The following is an article from the book Uncle John’s Perpetually Pleasing Bathroom Reader.
When directors finish a movie and hate it (because the studio interfered or they’re embarrassed by it), they don’t want their names on it. So what do they do? Until a few years ago, orphaned films were credited to “Alan Smithee.”
THE MAN WHO WASN’T THERE
Until 1968, the Directors Guild of America required mainstream movie directors to use their real names on films, based on the concept that a director is the main creative force or “author” behind a film. (In the film world, this is called auteur theory— auteur is French for “author.”) The rule also prevented studios and producers from failing to credit a director that they didn’t get along with.

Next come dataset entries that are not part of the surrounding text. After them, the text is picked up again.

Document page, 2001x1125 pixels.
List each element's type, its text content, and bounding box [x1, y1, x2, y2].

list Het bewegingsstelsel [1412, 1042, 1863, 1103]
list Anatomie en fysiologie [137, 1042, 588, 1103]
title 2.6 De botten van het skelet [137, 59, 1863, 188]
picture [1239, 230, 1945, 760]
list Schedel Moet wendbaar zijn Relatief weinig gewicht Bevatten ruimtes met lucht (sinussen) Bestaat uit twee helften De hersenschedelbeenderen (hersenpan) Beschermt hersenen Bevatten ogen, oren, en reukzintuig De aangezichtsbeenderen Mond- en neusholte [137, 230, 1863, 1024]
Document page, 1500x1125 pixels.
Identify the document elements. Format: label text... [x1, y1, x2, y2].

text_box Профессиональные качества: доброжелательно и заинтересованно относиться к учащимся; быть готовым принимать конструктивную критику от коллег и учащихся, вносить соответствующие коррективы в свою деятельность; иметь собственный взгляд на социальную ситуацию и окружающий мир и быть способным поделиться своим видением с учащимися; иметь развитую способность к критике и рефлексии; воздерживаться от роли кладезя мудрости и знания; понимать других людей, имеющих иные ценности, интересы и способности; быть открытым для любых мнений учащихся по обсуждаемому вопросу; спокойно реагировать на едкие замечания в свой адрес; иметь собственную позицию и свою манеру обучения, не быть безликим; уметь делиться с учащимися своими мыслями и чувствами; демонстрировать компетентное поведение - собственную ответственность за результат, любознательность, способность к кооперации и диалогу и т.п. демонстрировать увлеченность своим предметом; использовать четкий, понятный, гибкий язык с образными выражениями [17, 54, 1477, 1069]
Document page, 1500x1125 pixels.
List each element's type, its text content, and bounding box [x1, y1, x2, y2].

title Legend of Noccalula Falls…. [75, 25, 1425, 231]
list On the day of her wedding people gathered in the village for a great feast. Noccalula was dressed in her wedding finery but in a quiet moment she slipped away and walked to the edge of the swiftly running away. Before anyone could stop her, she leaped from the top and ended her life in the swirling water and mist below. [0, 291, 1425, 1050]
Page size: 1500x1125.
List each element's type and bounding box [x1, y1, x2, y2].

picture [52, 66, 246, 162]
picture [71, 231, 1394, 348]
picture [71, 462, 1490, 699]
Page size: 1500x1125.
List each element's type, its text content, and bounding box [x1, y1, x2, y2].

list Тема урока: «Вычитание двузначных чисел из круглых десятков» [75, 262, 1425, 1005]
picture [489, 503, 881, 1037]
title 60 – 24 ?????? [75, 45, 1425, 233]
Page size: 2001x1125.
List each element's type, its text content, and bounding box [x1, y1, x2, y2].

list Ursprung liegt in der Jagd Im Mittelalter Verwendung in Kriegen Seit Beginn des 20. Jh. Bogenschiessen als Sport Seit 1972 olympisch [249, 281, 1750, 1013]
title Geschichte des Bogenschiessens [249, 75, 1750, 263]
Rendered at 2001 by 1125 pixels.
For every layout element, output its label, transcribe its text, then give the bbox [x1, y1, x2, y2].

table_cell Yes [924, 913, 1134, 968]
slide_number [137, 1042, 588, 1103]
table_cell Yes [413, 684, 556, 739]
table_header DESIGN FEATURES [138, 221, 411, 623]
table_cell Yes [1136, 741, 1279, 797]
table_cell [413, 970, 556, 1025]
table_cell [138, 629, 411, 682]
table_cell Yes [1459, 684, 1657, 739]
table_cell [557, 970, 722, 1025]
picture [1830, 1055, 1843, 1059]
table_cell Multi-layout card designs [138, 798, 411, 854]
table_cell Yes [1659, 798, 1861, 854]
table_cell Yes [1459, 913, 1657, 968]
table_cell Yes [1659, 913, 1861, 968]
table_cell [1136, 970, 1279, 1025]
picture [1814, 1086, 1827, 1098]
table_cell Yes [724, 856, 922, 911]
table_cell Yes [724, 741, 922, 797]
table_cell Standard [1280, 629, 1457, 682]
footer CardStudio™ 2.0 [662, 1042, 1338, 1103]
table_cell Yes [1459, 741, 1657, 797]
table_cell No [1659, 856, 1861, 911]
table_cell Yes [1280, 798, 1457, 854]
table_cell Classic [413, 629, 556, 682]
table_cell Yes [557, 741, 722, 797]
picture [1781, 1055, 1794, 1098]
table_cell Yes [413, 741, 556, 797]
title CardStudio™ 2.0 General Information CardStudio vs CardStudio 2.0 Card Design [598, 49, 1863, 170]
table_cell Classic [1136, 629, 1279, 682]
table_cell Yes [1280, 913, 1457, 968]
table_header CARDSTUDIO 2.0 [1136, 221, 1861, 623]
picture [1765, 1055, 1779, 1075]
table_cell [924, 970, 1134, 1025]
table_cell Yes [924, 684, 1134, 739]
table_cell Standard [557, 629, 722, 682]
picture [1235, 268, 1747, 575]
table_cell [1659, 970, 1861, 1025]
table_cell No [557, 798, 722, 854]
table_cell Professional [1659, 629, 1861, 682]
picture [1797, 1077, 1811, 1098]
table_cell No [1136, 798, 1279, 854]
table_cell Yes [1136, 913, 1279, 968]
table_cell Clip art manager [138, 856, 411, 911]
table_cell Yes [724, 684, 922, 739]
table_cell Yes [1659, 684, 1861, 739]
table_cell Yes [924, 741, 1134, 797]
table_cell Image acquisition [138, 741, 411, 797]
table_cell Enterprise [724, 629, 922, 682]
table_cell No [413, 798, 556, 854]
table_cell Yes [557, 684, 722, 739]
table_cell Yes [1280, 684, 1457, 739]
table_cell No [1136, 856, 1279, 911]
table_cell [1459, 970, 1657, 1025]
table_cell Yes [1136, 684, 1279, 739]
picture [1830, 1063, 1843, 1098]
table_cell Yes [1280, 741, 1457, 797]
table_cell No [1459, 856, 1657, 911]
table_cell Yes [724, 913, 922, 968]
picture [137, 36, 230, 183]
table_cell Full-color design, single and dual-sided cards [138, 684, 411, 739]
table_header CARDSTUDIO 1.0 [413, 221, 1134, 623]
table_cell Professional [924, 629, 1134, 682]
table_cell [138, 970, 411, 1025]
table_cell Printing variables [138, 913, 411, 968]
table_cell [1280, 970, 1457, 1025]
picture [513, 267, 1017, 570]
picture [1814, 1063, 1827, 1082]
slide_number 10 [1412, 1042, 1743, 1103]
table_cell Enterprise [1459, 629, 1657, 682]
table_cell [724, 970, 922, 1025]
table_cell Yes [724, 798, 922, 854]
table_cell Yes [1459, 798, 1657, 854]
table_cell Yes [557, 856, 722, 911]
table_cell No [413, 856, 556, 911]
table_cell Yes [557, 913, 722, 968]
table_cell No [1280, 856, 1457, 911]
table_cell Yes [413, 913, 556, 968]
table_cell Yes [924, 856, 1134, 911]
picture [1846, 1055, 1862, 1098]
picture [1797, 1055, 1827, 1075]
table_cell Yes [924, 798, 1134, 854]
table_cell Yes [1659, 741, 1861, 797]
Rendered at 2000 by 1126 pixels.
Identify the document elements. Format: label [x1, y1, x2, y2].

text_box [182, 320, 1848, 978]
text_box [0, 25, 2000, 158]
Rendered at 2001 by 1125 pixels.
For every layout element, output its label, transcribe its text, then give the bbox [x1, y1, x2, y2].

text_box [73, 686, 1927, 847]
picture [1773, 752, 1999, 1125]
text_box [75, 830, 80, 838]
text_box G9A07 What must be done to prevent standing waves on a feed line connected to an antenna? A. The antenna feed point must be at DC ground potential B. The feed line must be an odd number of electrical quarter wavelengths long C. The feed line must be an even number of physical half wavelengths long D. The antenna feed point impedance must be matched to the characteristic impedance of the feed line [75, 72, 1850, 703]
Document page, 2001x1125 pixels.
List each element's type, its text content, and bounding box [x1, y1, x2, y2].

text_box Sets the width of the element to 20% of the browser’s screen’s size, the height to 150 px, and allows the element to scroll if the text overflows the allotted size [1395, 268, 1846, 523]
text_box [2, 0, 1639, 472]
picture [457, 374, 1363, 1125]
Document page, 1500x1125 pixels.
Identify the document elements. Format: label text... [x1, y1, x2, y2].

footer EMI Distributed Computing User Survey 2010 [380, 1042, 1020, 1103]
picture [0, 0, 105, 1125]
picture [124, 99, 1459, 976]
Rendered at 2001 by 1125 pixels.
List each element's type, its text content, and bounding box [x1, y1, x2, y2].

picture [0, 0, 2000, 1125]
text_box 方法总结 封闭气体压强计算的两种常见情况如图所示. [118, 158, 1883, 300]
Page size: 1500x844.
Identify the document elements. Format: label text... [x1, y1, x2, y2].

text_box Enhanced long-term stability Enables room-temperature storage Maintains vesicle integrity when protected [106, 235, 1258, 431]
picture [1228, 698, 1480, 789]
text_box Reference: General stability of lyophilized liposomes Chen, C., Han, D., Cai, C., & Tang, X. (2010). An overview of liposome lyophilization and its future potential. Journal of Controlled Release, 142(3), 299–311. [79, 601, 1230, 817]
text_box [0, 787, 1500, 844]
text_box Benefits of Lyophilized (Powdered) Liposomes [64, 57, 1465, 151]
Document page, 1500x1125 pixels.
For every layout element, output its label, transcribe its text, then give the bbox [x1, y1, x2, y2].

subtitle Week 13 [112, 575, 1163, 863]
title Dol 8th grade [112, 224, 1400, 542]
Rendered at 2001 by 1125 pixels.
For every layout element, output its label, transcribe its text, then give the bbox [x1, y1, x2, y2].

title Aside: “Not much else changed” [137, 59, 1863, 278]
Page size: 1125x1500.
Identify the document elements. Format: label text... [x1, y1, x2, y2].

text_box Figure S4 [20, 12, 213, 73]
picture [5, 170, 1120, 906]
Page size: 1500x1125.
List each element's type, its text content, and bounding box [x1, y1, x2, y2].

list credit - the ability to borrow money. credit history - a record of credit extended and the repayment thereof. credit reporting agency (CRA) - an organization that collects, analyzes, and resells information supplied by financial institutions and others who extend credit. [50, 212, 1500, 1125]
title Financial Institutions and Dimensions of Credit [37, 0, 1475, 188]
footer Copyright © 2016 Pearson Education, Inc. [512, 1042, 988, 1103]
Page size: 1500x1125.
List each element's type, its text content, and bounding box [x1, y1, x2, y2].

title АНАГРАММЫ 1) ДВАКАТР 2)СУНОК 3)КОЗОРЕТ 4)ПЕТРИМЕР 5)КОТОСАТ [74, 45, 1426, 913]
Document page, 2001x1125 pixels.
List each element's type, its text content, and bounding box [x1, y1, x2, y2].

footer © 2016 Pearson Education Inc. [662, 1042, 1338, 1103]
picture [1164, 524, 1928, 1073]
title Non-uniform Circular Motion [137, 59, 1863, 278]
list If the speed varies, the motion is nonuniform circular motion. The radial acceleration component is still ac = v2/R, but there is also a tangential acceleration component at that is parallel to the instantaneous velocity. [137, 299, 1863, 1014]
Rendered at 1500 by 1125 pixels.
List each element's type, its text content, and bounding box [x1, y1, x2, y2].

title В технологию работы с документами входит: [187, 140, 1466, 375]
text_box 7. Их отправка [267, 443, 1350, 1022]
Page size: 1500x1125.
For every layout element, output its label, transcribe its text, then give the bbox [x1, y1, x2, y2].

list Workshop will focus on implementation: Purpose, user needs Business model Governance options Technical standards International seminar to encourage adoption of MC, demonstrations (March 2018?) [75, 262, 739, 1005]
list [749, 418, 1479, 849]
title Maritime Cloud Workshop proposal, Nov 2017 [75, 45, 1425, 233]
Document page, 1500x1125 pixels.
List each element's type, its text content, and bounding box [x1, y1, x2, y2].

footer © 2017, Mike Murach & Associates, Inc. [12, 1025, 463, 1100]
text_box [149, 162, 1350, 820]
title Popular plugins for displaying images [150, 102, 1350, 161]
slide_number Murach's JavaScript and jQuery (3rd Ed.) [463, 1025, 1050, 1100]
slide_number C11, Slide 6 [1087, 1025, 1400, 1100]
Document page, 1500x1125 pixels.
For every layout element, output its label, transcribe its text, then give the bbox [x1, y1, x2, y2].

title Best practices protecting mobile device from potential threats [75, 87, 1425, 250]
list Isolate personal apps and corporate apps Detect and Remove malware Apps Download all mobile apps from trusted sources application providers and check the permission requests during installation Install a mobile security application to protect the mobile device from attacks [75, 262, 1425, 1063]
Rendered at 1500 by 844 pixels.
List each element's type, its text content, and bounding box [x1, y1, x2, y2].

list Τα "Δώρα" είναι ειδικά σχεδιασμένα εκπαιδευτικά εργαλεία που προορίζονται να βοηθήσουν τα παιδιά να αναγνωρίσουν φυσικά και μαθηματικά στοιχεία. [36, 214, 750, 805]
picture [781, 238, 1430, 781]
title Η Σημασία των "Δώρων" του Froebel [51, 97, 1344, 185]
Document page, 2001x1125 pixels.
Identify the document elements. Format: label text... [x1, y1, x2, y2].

But until 2000, the DGA had one exception to the rule: They allowed unhappy directors to use a pseudonym— the same pseudonym— Alan Smithee. Why “Alan Smithee”? DGA brass wanted a name that sounded generic or common (like Smith), but tweaked just a bit so that it wasn’t anybody’s actual name (like Smithee).
Directors now had a powerful tool at their disposal. If they could prove to the DGA that producers or a studio had taken away their creative control, they could un-credit themselves from a film and attribute it to “Alan Smithee.” The only stipulation: If they used the pseudonym, they could never publicly discuss having worked on the film in question or the fallout that ensued. Here are some films that were directed by “Alan Smithee”… and who really made them.
Movie: Death of a Gunfighter (1969)
Directors: Robert Totten, Don Siegel
Story: As the Western genre started to lose relevance, along came this movie, a Western about the end of the Wild West era as modern society encroaches, leaving behind a traditional, iron-fisted sheriff of a small dusty town, portrayed by veteran actor Richard Widmark. The shoot dragged on for almost a year, plagued by disagreements between Widmark and 32-year-old Totten, a director who had directed more than 40 episodes of TV Westerns like Gunsmoke and Bonanza. Widmark eventually won.